DRF Luftrettung explains these findings enable various measures to be derived regarding patient and occupational protection; and that it is crucial to clean all surfaces in the cabin after transporting a highly infectious patient, because the restricted space obviously increases the risk of contamination in comparison to a normal hospital room. Separating the cockpit and the cabin can generally also provide additional protection, continues DRF Luftrettung, and medical crews absolutely must wear personal protective equipment.

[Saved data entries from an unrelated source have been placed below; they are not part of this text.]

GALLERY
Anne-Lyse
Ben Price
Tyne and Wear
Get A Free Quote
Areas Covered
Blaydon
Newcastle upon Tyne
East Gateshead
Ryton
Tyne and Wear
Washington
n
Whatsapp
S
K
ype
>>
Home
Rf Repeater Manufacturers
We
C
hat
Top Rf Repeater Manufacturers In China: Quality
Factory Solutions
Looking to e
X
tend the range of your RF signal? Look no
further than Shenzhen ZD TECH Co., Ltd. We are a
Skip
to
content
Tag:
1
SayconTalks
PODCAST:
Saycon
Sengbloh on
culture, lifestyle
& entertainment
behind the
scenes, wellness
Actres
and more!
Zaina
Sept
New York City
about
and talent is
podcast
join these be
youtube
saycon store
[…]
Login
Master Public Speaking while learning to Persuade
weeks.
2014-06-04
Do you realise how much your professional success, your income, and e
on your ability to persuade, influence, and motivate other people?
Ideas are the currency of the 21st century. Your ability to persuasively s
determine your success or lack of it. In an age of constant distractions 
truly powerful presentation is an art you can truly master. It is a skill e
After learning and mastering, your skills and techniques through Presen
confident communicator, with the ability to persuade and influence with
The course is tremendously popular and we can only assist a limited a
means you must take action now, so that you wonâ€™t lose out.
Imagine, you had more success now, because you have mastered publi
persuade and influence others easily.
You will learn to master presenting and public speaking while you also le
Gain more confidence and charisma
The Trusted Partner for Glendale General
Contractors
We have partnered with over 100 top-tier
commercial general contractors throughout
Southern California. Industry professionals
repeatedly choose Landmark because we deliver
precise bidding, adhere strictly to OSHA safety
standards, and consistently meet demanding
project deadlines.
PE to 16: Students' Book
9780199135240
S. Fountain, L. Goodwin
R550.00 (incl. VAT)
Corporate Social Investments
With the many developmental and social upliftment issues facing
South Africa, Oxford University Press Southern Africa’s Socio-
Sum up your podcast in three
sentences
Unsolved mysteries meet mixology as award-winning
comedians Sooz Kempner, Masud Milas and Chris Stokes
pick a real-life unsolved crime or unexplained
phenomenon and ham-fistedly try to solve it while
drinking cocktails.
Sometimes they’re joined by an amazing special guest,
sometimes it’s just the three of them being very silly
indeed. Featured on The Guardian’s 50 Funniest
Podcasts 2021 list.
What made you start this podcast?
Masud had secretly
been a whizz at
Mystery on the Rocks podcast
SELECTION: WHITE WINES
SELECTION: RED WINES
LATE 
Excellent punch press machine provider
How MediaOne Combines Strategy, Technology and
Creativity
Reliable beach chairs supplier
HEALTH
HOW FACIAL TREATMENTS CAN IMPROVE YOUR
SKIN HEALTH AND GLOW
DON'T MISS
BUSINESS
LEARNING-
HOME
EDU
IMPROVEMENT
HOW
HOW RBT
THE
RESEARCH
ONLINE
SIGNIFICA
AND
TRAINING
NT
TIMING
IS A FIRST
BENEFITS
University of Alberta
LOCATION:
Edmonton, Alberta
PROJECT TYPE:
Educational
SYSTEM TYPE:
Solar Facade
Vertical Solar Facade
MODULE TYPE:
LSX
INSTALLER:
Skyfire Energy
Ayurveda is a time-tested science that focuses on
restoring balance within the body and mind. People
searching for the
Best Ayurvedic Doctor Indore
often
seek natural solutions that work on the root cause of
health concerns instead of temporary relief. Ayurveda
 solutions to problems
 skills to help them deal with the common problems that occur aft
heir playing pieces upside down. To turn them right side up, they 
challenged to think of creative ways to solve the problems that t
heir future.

“The hygiene management team at DRF Luftrettung has set itself the goal of optimizing the already high hygiene standards in emergency medicine above and beyond the legal guidelines,” said Raimund Kosa, coordinator of hygiene management at DRF Luftrettung, who played a key role in supervising the project, with support from the BZH. “This was also where the idea for the scientifically accompanied field test came from. At the start of the study, we could not have predicted that the topic would be quite so explosive in the wake of the coronavirus pandemic, but it makes the importance of our work even clearer.”
In the course of the coronavirus pandemic, DRF Luftrettung states it has implemented extensive measures to protect its staff and patients. These include the mandatory use of personal protective equipment and the strict hygiene measures at the HEMS bases, as well as increasing training courses on hygiene for crew members.
In addition, DRF Luftrettung has procured 11 EpiShuttles. These special segregated stretchers provide optimal protection for both the patients and the crew. The company explains stations that have this equipment will also be ready for action more quickly after each operation, as the very time-consuming disinfection of helicopters after missions with highly infectious patients will no longer be necessary. The patient lies under a transparent cover and can be connected to an intensive respiratory device via air-tight access points, according to DRF Luftrettung, while being monitored and treated at the same time.
DRF Luftrettung explains, that aside from cockpit separation and the use disinfecting technologies, this scientifically accompanied field test forms the basis for its further hygiene management work at, because, until now, there has not been any procedure that is approved by aircraft manufacturers on account of avionics and the diversification of technical components.